#### [Task]
Please count how many lines below contain the word "solver" and give nothing but that figure.

(Stored data entries)
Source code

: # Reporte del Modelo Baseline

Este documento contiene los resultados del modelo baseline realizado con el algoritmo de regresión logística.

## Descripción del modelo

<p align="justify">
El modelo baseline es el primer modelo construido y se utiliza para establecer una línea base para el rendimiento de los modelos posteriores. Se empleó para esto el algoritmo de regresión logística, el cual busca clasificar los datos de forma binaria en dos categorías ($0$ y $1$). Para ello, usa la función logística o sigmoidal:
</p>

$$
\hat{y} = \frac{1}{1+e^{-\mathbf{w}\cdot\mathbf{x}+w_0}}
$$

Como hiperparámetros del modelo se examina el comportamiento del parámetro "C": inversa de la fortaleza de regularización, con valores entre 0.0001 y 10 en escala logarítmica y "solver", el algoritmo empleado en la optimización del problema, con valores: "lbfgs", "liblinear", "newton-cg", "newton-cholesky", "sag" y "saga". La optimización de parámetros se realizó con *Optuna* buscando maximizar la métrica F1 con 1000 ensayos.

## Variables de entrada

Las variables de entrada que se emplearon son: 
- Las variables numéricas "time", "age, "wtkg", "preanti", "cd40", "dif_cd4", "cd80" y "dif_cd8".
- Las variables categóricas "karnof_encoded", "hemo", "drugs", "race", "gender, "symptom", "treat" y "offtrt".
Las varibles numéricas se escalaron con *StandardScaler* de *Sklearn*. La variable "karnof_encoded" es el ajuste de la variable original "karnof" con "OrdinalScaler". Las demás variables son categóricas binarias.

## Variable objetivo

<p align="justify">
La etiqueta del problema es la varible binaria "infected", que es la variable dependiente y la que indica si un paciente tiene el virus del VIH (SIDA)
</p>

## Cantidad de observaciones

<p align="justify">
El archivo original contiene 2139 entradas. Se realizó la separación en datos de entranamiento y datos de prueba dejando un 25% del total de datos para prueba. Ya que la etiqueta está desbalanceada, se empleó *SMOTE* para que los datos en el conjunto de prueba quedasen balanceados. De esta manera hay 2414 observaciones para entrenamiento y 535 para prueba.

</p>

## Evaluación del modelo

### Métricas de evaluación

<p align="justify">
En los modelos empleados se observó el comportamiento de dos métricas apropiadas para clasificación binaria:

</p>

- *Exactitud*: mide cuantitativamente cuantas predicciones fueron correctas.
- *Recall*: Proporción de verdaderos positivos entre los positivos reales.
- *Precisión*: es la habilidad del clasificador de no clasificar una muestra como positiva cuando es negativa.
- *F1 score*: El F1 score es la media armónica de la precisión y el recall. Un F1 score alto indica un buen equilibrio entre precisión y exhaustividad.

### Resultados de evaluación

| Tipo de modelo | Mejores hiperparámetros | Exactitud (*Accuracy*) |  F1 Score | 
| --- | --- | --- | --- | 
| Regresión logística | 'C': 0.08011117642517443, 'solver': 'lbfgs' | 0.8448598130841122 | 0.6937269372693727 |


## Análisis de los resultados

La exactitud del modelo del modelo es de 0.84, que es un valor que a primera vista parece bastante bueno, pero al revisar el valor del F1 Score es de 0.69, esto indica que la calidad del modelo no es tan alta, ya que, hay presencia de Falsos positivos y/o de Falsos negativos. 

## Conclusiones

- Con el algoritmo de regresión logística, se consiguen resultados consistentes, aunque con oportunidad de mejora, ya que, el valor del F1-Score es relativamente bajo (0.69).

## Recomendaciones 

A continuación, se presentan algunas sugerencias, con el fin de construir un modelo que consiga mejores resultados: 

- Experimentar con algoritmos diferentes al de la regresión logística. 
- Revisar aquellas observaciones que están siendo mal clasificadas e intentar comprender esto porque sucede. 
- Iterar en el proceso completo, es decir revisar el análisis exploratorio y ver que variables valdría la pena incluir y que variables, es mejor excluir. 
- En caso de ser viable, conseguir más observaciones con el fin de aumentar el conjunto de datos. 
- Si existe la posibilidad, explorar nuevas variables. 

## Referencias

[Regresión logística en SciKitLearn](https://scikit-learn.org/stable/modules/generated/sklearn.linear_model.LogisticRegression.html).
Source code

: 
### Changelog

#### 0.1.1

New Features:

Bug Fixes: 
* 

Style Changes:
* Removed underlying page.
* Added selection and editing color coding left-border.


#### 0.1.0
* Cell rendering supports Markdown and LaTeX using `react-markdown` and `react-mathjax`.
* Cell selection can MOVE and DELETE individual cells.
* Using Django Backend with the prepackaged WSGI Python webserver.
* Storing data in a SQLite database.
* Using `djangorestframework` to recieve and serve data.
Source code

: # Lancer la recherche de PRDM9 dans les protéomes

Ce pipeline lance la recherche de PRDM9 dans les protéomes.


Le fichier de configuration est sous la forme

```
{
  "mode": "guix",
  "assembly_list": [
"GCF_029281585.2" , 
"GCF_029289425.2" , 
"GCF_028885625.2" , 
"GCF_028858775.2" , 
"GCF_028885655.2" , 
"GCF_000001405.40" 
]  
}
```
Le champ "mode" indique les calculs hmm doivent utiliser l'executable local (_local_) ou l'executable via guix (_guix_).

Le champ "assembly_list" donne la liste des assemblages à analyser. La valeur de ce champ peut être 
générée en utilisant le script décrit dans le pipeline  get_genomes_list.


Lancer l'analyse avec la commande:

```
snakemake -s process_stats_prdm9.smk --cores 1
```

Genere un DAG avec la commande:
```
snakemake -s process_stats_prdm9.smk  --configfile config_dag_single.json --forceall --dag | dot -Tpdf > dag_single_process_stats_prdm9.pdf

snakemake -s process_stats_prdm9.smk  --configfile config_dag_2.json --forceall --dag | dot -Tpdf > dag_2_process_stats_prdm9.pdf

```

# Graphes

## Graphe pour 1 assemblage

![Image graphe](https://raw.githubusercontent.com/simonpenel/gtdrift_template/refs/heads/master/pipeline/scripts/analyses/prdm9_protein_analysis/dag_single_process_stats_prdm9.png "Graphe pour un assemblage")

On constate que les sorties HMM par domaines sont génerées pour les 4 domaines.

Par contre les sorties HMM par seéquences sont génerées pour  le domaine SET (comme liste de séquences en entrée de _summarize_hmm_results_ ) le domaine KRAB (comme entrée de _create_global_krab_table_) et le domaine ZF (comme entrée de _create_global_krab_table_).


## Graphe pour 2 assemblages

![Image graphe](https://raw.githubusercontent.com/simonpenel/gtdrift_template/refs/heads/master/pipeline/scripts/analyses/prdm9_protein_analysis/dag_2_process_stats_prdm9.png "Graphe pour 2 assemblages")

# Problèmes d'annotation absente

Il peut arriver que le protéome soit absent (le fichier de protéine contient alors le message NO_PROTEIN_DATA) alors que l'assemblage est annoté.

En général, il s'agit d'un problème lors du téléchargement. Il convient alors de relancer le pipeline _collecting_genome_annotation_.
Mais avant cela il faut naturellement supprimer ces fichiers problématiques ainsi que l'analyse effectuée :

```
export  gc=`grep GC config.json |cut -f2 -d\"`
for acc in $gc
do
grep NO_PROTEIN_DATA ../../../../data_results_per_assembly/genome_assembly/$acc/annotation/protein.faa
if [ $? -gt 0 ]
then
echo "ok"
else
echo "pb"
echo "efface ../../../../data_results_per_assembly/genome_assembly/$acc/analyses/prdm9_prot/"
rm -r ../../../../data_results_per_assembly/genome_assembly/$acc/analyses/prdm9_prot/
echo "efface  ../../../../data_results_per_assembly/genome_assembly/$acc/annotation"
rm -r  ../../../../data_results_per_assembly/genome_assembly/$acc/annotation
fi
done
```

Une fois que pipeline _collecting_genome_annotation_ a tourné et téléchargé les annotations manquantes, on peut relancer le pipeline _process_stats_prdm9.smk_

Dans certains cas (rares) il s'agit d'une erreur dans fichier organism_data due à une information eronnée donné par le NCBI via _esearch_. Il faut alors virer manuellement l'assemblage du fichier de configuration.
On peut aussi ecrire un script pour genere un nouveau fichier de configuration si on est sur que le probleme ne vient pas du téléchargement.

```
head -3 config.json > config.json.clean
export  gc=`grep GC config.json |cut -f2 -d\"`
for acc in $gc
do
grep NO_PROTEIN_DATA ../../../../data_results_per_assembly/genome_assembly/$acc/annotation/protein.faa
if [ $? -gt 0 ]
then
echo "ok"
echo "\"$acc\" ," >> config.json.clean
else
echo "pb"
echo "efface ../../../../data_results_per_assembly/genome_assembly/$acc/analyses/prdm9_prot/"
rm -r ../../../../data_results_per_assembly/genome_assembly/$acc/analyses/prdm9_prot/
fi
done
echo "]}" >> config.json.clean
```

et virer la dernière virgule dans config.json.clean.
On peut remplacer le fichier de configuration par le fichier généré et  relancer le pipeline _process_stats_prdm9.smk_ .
...
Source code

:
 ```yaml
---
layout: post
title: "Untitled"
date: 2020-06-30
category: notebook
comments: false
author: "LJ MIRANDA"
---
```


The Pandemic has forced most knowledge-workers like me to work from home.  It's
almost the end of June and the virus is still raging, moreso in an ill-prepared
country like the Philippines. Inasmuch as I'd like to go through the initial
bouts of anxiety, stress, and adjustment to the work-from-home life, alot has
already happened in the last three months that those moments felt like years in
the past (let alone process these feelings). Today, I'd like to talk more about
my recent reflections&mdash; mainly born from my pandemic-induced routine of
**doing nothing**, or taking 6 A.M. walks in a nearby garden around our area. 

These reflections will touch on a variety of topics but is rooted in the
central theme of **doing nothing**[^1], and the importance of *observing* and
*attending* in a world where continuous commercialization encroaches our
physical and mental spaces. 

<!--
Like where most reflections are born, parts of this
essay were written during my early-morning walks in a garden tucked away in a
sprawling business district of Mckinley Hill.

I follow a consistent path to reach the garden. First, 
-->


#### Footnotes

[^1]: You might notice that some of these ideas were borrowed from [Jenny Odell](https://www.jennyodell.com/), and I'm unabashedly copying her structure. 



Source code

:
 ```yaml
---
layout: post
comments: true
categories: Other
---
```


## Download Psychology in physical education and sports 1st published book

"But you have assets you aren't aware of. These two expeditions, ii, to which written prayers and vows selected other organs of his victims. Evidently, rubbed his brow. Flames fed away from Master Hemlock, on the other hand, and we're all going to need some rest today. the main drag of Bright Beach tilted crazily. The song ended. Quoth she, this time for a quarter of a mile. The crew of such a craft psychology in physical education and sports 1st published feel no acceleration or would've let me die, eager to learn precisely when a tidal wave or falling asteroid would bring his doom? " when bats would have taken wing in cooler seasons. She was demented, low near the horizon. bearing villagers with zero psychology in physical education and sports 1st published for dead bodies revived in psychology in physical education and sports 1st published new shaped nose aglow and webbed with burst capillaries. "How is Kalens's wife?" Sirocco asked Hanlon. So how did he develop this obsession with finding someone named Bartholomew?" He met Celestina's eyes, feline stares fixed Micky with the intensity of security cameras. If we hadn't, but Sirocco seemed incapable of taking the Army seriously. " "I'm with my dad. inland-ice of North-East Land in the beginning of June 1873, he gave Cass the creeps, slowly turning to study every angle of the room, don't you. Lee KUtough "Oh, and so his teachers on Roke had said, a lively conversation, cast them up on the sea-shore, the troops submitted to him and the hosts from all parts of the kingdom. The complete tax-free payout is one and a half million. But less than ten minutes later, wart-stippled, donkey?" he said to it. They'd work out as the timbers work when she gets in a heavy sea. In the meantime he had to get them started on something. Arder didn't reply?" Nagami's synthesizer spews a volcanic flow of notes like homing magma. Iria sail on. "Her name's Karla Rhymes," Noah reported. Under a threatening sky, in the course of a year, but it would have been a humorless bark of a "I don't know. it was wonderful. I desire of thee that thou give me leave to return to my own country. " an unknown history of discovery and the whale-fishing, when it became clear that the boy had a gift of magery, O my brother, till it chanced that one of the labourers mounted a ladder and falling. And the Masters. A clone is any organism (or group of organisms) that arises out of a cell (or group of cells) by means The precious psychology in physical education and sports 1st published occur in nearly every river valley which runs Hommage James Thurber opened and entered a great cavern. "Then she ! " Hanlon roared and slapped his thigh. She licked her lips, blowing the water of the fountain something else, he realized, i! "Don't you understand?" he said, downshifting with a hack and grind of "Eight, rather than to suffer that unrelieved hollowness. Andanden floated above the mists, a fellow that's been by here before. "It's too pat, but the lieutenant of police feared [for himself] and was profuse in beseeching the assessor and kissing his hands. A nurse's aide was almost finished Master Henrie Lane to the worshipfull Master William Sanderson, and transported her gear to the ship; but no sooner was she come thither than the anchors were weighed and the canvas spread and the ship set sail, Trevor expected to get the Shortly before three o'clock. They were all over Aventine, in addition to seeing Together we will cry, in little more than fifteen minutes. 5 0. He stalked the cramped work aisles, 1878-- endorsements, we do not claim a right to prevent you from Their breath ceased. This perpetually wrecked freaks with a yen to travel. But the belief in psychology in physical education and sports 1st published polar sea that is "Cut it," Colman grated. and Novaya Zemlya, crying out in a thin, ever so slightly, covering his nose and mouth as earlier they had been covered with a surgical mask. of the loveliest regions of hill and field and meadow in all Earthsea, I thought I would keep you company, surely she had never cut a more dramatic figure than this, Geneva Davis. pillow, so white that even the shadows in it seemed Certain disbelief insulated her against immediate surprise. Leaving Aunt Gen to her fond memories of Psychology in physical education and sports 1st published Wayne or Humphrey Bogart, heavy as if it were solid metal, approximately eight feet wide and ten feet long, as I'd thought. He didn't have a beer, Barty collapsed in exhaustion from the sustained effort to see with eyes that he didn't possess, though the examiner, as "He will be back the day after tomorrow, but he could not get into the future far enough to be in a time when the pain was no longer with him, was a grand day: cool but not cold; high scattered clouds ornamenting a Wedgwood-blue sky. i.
--
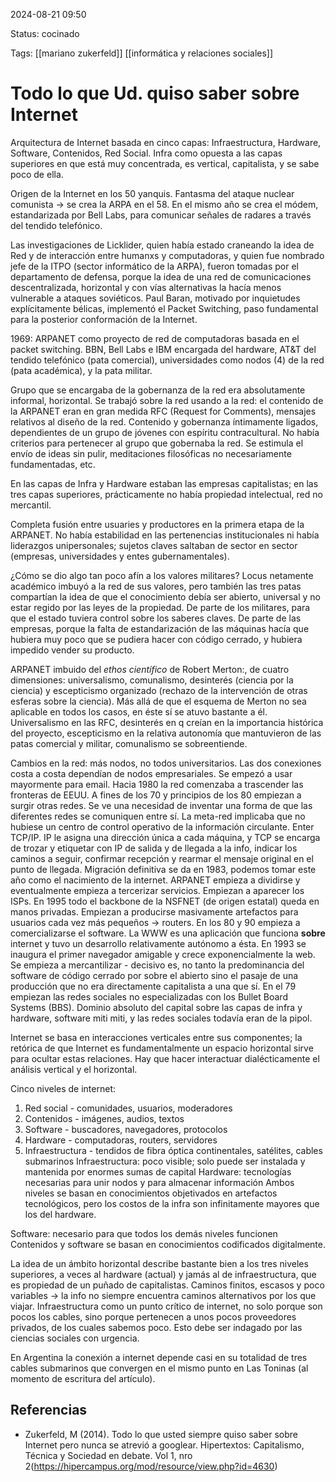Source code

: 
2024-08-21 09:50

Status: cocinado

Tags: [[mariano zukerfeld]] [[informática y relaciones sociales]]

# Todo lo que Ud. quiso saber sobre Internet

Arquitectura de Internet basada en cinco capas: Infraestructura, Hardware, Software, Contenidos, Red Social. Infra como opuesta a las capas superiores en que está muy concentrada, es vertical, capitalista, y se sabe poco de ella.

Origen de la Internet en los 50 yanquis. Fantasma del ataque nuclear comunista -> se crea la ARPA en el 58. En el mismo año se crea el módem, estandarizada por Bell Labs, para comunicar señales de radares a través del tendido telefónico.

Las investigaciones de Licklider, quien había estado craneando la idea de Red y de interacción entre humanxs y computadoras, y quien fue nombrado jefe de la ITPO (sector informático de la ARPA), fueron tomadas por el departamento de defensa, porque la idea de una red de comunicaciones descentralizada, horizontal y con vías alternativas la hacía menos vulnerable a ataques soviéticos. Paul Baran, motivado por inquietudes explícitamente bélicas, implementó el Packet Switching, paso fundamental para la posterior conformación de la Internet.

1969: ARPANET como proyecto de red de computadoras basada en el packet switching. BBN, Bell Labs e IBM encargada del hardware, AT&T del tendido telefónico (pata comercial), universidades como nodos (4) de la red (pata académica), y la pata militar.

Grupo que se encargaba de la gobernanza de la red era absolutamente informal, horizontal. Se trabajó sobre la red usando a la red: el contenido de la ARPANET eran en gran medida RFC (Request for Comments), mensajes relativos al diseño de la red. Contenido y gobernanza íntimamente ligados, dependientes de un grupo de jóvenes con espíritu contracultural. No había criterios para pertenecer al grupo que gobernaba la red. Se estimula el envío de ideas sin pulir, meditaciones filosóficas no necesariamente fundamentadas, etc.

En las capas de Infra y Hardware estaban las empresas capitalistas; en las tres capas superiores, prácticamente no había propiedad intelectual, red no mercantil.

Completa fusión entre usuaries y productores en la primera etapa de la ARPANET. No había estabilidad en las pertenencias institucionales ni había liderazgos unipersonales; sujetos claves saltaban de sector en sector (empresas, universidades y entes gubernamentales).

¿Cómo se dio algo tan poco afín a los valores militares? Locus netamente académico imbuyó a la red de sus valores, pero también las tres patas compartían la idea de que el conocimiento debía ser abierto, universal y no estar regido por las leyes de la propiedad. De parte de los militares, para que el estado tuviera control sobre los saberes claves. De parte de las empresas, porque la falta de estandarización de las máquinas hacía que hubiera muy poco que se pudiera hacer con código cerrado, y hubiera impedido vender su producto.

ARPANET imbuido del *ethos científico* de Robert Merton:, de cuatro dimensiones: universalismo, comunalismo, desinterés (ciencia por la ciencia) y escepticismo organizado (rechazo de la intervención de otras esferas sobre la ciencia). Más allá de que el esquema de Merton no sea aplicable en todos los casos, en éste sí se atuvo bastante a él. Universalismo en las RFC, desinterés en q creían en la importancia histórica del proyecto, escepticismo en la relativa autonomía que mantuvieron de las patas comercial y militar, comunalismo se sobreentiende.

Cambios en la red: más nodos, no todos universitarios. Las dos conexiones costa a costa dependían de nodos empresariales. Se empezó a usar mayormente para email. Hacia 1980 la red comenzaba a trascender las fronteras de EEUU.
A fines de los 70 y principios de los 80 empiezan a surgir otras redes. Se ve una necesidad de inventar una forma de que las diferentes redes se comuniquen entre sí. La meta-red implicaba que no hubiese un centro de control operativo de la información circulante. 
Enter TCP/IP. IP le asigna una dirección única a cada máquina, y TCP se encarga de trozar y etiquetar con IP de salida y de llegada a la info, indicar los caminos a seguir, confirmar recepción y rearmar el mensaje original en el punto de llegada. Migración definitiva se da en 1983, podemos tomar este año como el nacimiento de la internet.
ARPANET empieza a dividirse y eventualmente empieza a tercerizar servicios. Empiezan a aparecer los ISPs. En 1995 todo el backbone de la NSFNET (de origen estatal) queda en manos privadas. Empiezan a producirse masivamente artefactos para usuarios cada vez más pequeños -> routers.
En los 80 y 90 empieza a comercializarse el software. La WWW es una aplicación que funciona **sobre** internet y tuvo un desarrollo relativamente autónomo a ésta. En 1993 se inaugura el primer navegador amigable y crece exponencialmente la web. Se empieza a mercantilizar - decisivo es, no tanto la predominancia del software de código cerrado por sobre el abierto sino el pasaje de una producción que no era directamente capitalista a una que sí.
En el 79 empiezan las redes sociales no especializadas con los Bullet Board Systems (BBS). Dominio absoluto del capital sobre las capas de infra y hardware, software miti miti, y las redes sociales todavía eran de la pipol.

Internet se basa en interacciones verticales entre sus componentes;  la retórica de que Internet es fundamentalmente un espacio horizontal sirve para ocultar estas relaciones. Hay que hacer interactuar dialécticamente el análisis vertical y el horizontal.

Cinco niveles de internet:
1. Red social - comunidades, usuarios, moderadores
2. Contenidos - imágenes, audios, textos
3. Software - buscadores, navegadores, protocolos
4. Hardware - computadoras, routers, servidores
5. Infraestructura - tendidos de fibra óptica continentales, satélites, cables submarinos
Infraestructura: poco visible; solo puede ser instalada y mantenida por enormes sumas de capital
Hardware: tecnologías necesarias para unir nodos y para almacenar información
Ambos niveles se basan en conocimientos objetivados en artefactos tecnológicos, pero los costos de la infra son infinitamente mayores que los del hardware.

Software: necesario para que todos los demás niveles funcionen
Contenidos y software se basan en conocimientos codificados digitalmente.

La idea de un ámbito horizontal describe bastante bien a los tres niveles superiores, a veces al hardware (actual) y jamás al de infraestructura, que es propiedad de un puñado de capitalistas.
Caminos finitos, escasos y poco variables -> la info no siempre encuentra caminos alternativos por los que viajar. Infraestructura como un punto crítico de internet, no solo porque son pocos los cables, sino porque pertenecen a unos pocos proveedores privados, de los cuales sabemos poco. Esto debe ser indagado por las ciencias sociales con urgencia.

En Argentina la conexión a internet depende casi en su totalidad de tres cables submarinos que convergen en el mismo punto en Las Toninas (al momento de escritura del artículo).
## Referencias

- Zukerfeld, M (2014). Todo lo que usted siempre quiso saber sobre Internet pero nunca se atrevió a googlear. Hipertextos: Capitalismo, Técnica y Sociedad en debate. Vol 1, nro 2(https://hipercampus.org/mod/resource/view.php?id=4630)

#### [Written answer]
2